I heard that. It was enough to get me off the couch and out of Hong Kong. That pretty much did it as far as I was concerned.

When we got to Hawaii, Ethel ran right to a telephone to tell her mother and dad how badly I treated her. I hadn’t done anything to her. I hadn’t touched her. When we got home, we were invited to her lawyer’s home for dinner. She was still mad at me, now I was mad at her, and we weren’t talking at all. It was stupid, in a way, because I hadn’t done anything. But there we were.

While we were eating she started telling the story of how I had mistreated her by hogging the limelight wherever we went. That was it. I looked at this woman and just shook my head. Then I got up and walked out.

The next morning she said, “What do you mean by leaving?”

“Madam,” I said, “as far as I’m concerned, this marriage is over. You call your people and I’ll get my people and we’ll come to a settlement.”

Well, she was furious. Furious! It was so over the top it was like she was playing a scene.

“How dare you?” she screamed. “What do you mean? You can’t do this.”

I said, “What do you mean I can’t? You want to live like this for the rest of your life?”

She said, “No! So just stop being a publicity hound!”

That was it. I went to work and lived in my dressing room at the studio.

One day on the set, her lawyer showed up—a nice man, actually. He said, “She’d like to have you come back to her.”

I said, “Well, that’s very nice. But would you like to hear exactly what happened while we were away?”

He said, “Okay.”

So we had lunch together in a quiet corner at the commissary and I told him exactly what happened from the time we got married until the day we returned from the wedding trip. When I was finished, he looked at me and I looked at him.

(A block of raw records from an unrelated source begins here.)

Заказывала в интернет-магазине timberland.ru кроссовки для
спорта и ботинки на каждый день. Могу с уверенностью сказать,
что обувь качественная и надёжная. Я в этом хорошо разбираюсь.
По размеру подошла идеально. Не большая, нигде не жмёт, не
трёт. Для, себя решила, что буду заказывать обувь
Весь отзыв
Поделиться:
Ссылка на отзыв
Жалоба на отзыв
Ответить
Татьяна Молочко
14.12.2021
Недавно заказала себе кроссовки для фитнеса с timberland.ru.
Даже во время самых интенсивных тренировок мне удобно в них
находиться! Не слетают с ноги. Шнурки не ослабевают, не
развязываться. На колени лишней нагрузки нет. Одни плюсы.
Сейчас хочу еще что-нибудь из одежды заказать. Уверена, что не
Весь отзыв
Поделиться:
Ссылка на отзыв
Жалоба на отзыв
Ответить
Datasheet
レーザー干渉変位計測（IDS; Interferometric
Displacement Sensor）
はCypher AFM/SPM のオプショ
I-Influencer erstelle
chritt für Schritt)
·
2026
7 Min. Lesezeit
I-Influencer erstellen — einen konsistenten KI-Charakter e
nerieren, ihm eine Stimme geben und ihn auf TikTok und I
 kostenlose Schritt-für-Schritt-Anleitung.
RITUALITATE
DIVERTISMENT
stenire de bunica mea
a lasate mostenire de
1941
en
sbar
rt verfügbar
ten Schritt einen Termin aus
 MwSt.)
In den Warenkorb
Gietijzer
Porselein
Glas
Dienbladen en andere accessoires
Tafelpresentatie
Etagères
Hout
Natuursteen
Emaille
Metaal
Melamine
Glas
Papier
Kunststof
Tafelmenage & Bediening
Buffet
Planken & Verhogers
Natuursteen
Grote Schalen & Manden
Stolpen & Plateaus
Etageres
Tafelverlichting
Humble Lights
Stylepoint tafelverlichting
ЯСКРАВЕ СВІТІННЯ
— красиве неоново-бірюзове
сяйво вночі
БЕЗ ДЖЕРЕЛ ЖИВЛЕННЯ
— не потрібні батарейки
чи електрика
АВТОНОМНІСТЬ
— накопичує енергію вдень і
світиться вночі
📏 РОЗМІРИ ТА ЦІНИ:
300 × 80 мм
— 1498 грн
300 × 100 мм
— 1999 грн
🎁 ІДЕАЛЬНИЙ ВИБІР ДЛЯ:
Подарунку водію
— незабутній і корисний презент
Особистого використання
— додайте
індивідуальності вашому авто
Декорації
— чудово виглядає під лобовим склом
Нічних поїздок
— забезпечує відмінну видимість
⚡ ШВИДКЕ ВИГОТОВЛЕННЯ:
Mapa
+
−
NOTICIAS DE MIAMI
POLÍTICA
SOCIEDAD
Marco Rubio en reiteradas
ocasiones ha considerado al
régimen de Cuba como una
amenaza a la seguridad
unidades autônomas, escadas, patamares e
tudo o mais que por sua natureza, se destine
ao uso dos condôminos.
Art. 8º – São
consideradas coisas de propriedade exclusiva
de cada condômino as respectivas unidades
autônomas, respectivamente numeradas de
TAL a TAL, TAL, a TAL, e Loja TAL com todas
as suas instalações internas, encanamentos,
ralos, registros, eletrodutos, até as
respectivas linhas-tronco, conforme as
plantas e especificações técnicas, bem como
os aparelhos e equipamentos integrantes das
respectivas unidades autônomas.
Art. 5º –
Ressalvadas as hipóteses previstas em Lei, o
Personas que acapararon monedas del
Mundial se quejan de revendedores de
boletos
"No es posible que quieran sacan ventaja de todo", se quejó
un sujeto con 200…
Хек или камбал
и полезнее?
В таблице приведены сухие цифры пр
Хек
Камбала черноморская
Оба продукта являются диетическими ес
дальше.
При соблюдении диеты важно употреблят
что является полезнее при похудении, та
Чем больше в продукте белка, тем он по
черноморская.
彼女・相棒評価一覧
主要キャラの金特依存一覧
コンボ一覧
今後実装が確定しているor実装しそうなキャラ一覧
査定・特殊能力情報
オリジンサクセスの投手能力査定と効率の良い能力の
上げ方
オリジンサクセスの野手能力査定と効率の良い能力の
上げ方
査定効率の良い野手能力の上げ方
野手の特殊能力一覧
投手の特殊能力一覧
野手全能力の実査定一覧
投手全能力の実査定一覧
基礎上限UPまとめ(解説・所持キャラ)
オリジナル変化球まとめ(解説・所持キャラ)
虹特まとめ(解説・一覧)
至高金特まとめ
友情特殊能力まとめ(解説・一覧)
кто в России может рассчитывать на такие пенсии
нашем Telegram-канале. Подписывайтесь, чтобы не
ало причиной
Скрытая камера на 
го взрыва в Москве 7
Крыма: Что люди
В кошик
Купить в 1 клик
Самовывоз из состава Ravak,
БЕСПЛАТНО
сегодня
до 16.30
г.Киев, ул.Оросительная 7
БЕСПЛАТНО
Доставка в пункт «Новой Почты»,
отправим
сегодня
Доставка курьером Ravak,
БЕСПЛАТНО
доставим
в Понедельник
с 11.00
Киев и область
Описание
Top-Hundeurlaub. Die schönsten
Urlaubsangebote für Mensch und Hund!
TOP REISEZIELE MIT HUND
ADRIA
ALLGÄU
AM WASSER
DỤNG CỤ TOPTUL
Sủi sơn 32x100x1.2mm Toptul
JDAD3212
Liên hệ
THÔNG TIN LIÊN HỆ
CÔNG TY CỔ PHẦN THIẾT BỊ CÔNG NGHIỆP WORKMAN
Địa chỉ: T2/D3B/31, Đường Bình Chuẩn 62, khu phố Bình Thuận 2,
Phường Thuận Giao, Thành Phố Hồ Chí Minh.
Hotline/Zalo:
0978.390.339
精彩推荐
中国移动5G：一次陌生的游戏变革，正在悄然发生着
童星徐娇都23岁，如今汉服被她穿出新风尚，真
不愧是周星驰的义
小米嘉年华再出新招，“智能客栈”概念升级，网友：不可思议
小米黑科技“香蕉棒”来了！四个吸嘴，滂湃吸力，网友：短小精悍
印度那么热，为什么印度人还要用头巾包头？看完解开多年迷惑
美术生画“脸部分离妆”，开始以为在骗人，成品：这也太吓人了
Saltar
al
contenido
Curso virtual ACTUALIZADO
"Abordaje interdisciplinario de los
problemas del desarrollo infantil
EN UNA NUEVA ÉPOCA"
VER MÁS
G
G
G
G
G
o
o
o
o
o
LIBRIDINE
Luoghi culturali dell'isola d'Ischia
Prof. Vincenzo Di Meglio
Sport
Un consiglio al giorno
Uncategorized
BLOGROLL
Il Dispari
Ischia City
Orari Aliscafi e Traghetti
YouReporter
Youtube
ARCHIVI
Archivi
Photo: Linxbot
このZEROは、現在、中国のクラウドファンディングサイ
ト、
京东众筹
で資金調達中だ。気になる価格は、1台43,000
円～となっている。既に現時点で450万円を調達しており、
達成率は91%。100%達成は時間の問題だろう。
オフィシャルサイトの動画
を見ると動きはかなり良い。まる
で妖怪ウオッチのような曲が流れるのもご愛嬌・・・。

I asked, “Would you go back?”

He smiled. “No.”

So Ethel packed up all her things and shipped them home and I paid for it. She went back to her apartment in New York and that was the end of that.

Almost.

Cut to thirty years later. I was doing a show called Ernest Borgnine on the Bus with my son Cris. It was a fun documentary where we drove across America, talking to people and telling stories. A buddy of mine, Hugo Hansen, had come along and we ended up in Iowa on the 4th of July. It was a nice, clear day after several days of rain.

After the 4th of July celebration, Hugo and I started walking around this little town. We walked into a storefront that had been turned into a kind of makeshift museum. There were some old things there including World War II uniforms and a lot of books.

Hugo picked up a book and said, “Hey, look at this. It’s written by Ethel Merman.”

I had heard that she had written a memoir, but I had never seen it. Ethel had been dead for about twelve, thirteen years at the time and I was in a forgiving mood.

I said, “Let’s open it and see what it says.”

There was a chapter heading that read “Ernest Borgnine.” It was a blank page. That was it!

I said, “At least she didn’t say anything bad about me.”

Poor gal. Ethel was a very, very great talent and a wonderful person…when she wasn’t married. What happened to us is a lesson in the downside of fame, which is one reason never to pursue it as a goal in itself. If it comes, okay, you deal with it. If it doesn’t, then—like the kid who sold me chocolates that time—you roll with it. Besides, being famous isn’t all it’s cracked up to be. Yeah, you never have to wait for a table at a crowded restaurant. But you can’t take your kids to Disneyland, either. It’s a wash.

In the end, life and love and career are all hard enough without adding fame into the mix!